╭─ Exercise inputs
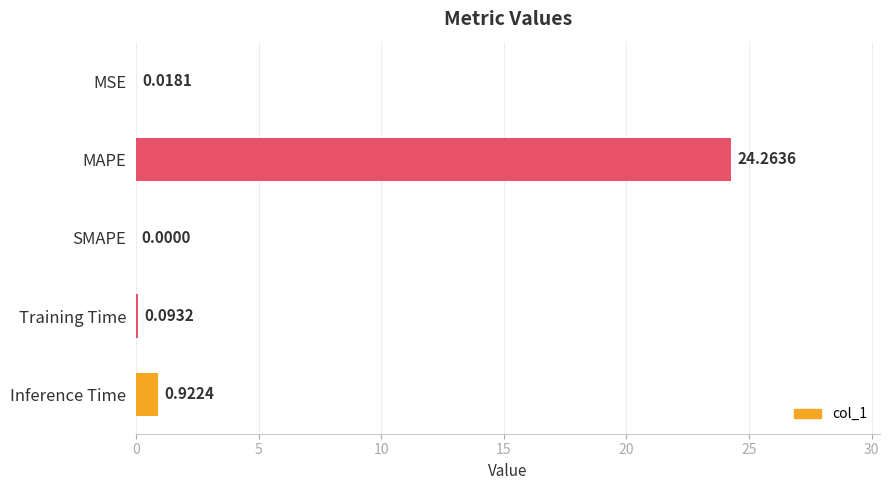

Which label corresponds to the largest value in the chart?

MAPE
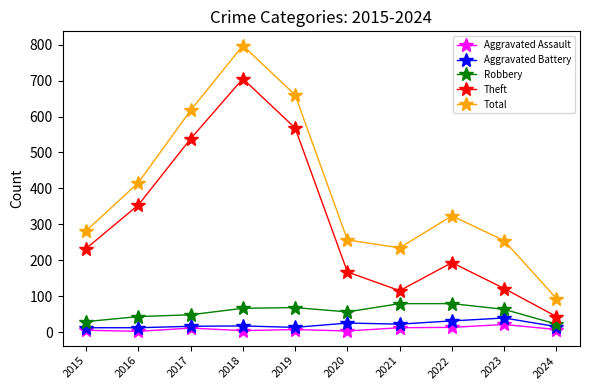

What is the maximum value for Aggravated Battery?

40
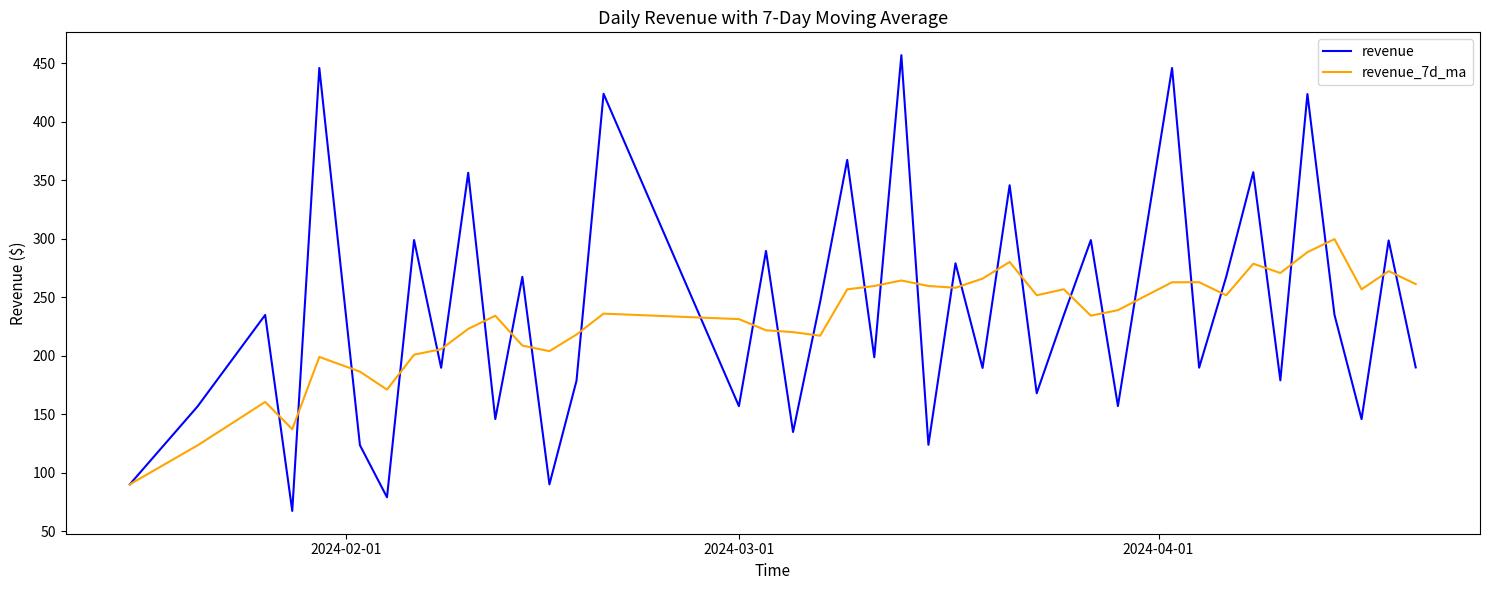

True or false: revenue has more than 2 points higher than both neighbors.

True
╰─
Work instruction -> Pull out every line of text from the data above and copy it word for word. Omit the pictures from your answer.

Reply to the task ->
Which label corresponds to the largest value in the chart?

MAPE

What is the maximum value for Aggravated Battery?

40

True or false: revenue has more than 2 points higher than both neighbors.

True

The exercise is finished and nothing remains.